Public outrage does not necessarily result in change
All this action shows how many avenues there are for exposing corruption. But does the system allow for action? Or does politics get in the way? Ultimately, we still have to rely on leaders to act upon on these revelations. Perhaps this is the failure of the system – unlike in ancient democracy, citizens in South Africa do not have direct access to our representatives.
Lawrence Hamilton writes, in his book Are South Africans Free?, that the structure of our political system enables South Africans to have a voice through freedom of expression, but it cannot directly hold government accountable. An ideal example of this is the #ZumaMustFall campaign from earlier this year, where civil society organisations, political parties and ordinary citizens took to the streets across the country in their thousands, to demand a change in leadership. It did not result in Zuma’s resignation.
Our political system seems too far removed from the will of the ordinary citizen to effect change at a macro level. We have no choice but to direct our frustrations at corruption through our leadership. When our leaders abuse their power or act outside of their mandates our recourse to Chapter 9 institutions is still arguably held back by the prerogative of leaders who are charged with implementing findings.
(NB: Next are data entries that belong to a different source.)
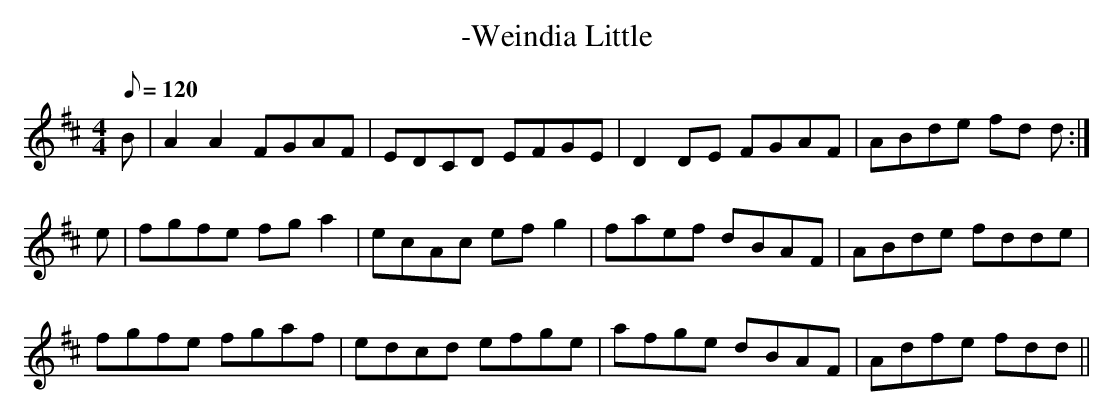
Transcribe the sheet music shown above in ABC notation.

X:1
T:-Weindia Little
M:4/4
L:1/8
Q:120
K:D
B|A2A2FGAF|EDCD EFGE|D2D-E FGAF|ABde fd d:|
e|fgfe f-ga2|ecAc e-fg2|faef d-BA-F|ABde fdde|
fgfe fgaf|edcd efge|afge d-BA-F|Adfe fdd||
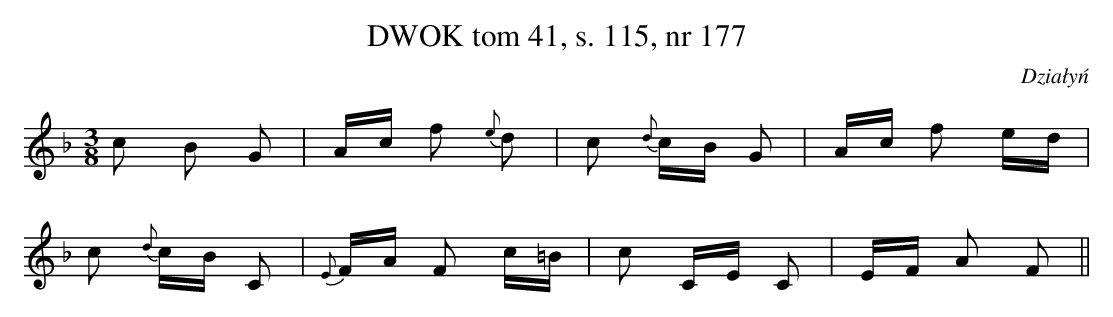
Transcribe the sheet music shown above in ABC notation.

X:1
T:DWOK tom 41, s. 115, nr 177
O:Działyń
L:1/16
M:3/8
K:F
c2 B2 G2|Ac f2 {e }d2|c2 {d }cB G2|Ac f2 ed|
c2 {d }cB C2|{E}FA F2 c=B|c2 CE C2|EF A2 F2||
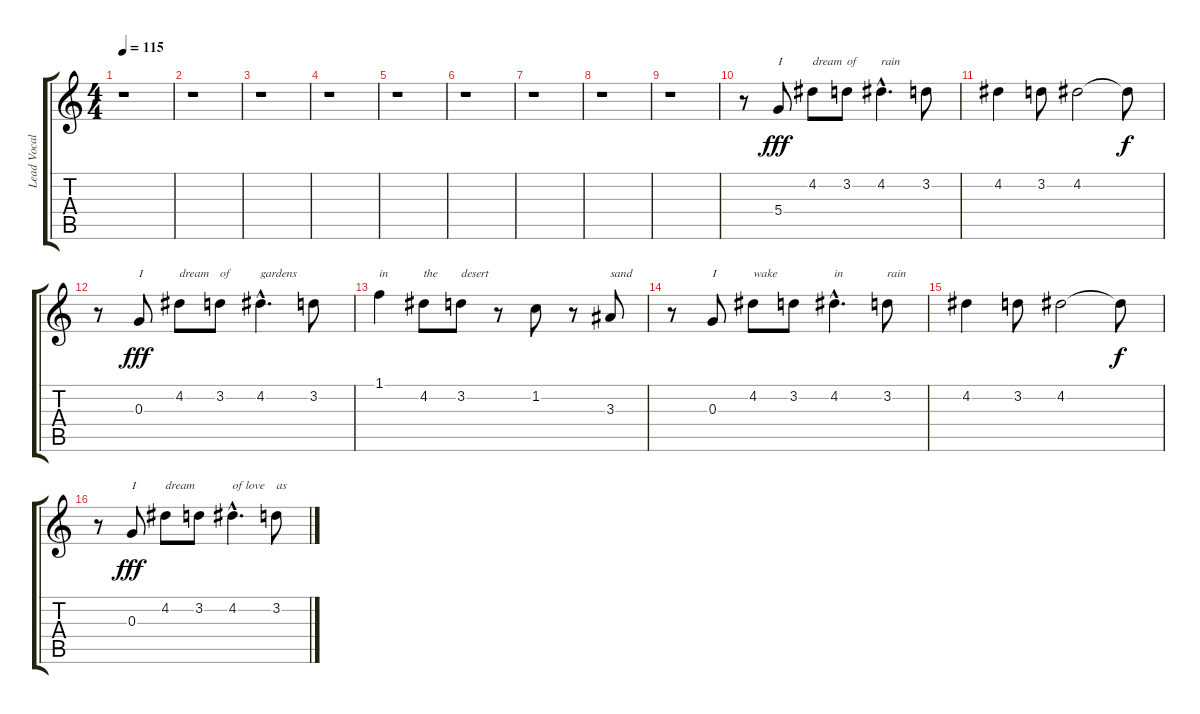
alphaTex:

It would seem that we are stuck between a rock and a hard place.
Yet we are not helpless. The first step is to build integrity in ourselves and our communities. Saying no to corruption on our doorsteps shows those in power that we will not tolerate any form of dishonesty. Secondly, reporting corruption helps provide evidence and statistics with which civil society and leaders can bolster their opposition to corrupt leaders. And finally, cliché as it may seem, we must remain steadfast and resolute in voicing our dissatisfaction with leaders who are corrupt, in the hopes that someday our shouting will drown out the indifference.